◆ **Problem statement**
Output exactly the lines from the line with "15.7% of GDP" through the end of the records below. Include nothing else.

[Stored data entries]
|---|
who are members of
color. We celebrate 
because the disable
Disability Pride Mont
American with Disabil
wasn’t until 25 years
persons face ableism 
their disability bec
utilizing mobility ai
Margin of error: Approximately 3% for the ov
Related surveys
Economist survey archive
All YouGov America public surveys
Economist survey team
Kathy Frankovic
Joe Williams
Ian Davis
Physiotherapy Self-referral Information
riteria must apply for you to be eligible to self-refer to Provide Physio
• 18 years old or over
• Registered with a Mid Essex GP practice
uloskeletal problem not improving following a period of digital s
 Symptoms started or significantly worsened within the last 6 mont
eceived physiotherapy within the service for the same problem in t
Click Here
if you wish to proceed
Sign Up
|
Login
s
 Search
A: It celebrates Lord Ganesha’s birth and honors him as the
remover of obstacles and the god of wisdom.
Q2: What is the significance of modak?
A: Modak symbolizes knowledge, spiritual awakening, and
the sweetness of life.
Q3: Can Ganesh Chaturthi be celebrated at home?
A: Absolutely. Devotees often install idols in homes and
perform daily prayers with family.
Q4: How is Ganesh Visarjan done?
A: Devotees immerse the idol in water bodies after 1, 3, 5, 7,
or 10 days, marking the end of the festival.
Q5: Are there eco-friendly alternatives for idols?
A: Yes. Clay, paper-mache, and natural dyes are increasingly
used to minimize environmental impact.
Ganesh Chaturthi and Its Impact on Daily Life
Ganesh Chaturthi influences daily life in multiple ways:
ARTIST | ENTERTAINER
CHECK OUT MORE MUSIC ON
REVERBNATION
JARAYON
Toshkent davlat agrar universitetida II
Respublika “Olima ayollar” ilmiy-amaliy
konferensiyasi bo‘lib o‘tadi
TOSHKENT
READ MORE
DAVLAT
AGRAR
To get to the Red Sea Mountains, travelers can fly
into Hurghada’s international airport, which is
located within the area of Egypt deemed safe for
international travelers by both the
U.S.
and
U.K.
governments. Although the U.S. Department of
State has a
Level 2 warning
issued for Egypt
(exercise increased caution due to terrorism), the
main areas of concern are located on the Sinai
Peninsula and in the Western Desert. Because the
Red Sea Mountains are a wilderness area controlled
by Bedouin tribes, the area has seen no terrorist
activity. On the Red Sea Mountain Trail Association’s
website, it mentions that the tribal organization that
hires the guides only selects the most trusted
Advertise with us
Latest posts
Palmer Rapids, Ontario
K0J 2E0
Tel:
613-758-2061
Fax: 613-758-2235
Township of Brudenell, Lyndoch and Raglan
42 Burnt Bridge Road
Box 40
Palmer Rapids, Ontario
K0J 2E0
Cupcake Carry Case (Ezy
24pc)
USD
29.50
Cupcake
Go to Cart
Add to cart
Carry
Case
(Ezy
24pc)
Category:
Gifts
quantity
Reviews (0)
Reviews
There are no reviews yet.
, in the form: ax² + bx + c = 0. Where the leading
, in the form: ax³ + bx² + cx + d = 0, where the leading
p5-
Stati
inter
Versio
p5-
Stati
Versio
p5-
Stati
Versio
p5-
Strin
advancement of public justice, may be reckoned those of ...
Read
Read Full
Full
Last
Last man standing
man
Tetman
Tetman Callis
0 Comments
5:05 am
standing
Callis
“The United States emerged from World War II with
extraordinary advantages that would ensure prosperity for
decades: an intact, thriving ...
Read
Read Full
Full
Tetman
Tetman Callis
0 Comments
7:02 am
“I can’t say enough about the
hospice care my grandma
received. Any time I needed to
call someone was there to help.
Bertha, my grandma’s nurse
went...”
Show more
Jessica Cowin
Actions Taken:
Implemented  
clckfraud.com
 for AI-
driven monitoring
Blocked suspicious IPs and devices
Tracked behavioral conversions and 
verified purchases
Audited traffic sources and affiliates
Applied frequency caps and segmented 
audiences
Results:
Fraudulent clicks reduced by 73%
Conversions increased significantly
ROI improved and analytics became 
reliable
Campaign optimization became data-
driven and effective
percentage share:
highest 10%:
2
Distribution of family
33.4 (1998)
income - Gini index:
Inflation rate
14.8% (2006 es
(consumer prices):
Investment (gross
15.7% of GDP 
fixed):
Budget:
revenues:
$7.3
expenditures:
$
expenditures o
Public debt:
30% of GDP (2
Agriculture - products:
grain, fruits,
|---|
◆ **Answer section**
15.7% of GDP 
fixed):
Budget:
revenues:
$7.3
expenditures:
$
expenditures o
Public debt:
30% of GDP (2
Agriculture - products:
grain, fruits,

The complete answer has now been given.